BEGIN DOCUMENT PASSAGE

Inequalities in income and inequalities in health

Global inequality takes many dimensions. Not only is there great inequality across the peoples of the world in material standards of living, but there are also dramatic inequalities in health. The inhabitants of poor countries not only have lower real incomes, but they are also more often sick, and they live shorter lives. These international correlations between income and health should affect the way that we think about the level and distribution of global wellbeing. They also need to be understood if we are to be effective in reducing global poverty, in incomes, or in health. Wellbeing should never be thought of only in terms of income, or only in terms of health. Health scientists and economists need to come together if we are to fully understand global poverty and inequality and if we are to design policies that will be effective in making the world a better place, particularly for its most deprived inhabitants.

END DOCUMENT PASSAGE
BEGIN PROVIDED MATERIAL

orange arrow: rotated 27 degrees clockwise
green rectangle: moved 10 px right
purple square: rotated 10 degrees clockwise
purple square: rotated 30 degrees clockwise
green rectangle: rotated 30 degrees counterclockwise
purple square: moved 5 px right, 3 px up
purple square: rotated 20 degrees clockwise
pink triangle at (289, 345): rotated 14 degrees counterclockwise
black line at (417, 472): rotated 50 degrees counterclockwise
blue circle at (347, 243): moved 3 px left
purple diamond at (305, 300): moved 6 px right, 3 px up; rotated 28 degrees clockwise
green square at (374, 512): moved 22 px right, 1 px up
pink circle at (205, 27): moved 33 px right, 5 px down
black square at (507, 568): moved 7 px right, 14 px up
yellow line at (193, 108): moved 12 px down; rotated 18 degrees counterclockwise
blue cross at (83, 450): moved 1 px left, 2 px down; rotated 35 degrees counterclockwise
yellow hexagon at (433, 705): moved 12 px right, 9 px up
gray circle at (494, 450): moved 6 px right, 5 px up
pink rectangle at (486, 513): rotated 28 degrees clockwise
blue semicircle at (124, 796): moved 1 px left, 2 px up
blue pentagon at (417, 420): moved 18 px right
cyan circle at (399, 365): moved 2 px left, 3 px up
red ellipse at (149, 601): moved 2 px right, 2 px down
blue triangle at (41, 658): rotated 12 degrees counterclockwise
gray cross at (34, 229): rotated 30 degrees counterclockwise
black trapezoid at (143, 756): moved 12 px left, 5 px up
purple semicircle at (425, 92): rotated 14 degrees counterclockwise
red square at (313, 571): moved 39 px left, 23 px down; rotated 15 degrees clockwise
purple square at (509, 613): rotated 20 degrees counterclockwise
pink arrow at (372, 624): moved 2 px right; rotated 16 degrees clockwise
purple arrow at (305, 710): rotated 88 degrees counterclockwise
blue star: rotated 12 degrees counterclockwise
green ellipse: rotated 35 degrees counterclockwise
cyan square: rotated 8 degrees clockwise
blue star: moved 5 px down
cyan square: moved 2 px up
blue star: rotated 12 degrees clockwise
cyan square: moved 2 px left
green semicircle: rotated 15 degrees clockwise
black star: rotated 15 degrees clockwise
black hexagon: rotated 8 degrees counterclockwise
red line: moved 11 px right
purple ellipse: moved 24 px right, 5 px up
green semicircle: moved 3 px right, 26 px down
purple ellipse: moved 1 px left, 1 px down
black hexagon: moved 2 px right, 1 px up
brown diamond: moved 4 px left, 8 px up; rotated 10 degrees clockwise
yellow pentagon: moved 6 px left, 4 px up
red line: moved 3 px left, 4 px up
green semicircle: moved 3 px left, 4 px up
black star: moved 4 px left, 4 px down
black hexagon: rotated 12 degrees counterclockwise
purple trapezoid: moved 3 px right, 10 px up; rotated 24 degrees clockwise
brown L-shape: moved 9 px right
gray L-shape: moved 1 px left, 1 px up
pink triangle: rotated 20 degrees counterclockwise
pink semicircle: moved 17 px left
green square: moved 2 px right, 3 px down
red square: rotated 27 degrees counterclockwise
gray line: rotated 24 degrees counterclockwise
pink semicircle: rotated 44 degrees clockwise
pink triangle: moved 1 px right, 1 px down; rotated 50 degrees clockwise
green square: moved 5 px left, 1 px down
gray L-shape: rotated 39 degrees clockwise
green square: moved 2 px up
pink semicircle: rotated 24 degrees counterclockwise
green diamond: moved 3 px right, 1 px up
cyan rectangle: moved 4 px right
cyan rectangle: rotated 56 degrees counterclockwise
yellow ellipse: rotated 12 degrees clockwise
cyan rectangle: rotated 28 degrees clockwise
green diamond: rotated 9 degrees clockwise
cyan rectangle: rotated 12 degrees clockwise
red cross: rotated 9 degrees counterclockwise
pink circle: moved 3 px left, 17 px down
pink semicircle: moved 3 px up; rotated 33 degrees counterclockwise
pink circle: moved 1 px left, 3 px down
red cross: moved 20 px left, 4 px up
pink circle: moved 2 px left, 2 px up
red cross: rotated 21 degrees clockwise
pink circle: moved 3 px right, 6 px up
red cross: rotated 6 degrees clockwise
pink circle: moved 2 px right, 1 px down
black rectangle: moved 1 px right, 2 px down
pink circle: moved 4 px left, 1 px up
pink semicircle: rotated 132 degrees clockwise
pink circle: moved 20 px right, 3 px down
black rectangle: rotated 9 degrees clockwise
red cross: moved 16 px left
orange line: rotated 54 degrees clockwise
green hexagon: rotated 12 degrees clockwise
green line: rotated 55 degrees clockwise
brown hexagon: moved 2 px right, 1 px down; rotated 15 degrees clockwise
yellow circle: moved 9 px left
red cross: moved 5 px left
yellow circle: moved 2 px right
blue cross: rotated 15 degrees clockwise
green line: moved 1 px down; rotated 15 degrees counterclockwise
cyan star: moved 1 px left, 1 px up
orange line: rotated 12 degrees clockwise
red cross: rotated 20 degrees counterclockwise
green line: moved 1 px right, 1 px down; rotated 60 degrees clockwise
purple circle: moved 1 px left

END PROVIDED MATERIAL

TASK SET.
(A) According to the passage on income and health inequality, in what ways are the inhabitants of poor countries worse off? Give every one.
(B) Answer these questions from the passage on income and health inequality above.
(i) Which two groups does it say need to come together?
(ii) In what terms should wellbeing never be thought of only?
(iii) For whom, in particular, does it hope policies will make the world a better place?

SOLUTIONS FOR EACH TASK.
(A)
They have lower real incomes.
They are more often sick.
They live shorter lives.

(B)
(i) Health scientists and economists.
(ii) Only in terms of income, or only in terms of health.
(iii) The world's most deprived inhabitants.